By Steven J. Corbett
Almost everyone who teaches writing has an opinion about peer review and response. We’ve heard teachers bemoan how students just don’t take it seriously. We’ve struggled with trying to make it fit in an already over-loaded curriculum. Yet student peer review and response can become a writing teacher’s most promising pedagogy . . . if we approach it with the right attitude and a few helpful strategies and resources.
In an essay I wrote for Inside Higher Ed (IHE) back in 2010, I describe my method of conducting small-group student writing conferences as part of a comprehensive peer review and response practice. The following list briefly outlines how writing instructors across the disciplines can start using this method to provide more collaborative, synergistic, and useful feedback for student writers:
- Have students form peer “home groups” early in the term. I do this on the first or second day of class. I typically have students gravitate toward their own groups of three.
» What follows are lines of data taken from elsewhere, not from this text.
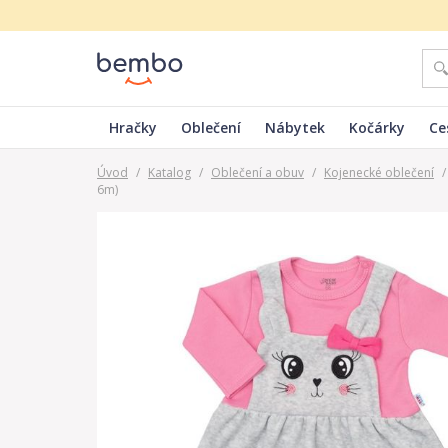
Hračky
Oblečení
Nábytek
Kočárky
Ce
Úvod
/
Katalog
/
Oblečení a obuv
/
Kojenecké oblečení
/
6m)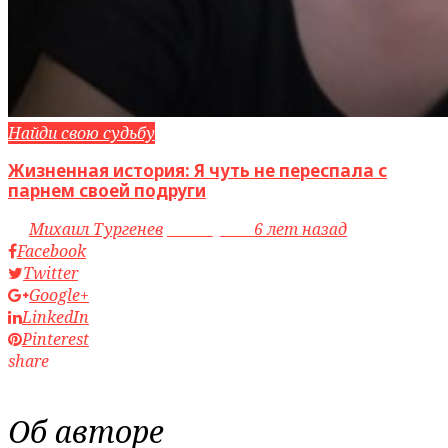
Найди свою судьбу
Жизненная история: Я чуть не переспала с
парнем своей подруги
by
Михаил Тургенев
access_time
6 лет назад
Facebook
Twitter
Google+
LinkedIn
Pinterest
share
Об авторе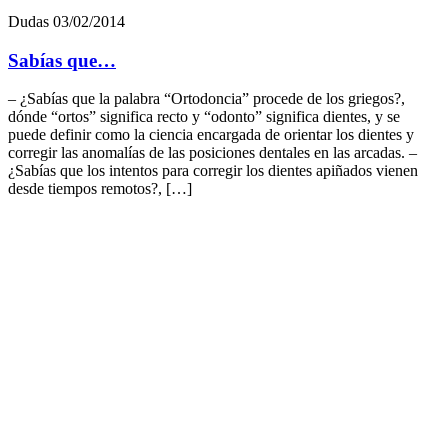
Contáctanos a través de nuestro
formulario
Nombre
*
Apellidos
*
Email
*
Teléfono
*
+34
Ciudad
*
Consentimiento
*
He leido y acepto la
política de privacidad
*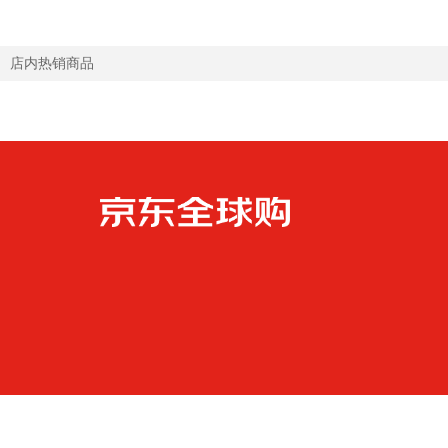
店内热销商品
- Pre-select one or two assignments from your syllabus for student peer groups to develop through face-to-face feedback.
- When these student papers are due, have students sign up with their group mates for a forty-five minute to one hour-long conference with you. I require students to bring their papers on a flash drive to my office. When we meet, I simply pull up each student’s paper on my computer and offer my feedback verbally. Each paper (up to about 5 pages) takes about 15-20 minutes.
- Encourage students to take notes and/or to audio-record the session on their smart phone.
As I detail in the IHE article linked above, I believe this method offers students a much more fulfilling comparative feedback/assessment experience. It also offers students and me the chance to get to know each other a little better. Students frequently report back in their course evaluations how useful (finally!) they found the experience of peer review and response, including how these small-group conferences helped them to better understand and perform the acts with their group mates. In a way, these small-group conferences allow me to join the group as an important reader and responder, offering students a face-to-face model of the review and response process. I also use this process in lieu of grading stacks of essays—asking students to think through the overall tenor of my response and to revise in line with those comments. This puts students in the rhetorical driver’s seat in responding to my feedback.
If you’d like to hear more about how this feedback method fits into my expansive use of peer review and response in my writing courses, please see an earlier version of a short chapter forthcoming in the collection Peer Pressure, Peer Power: Theory and Practice in Peer Review and Response for the Writing Classroom. This brief article offers more information on the value of student peer review and response, as well as further details strategies for forming groups, training students, and how to assess the process.
With a little experimentation, and a lot of patience and persistence, peer review and response can go from “Uggh” to “Yea!” for our students and ourselves in writing-integrated courses.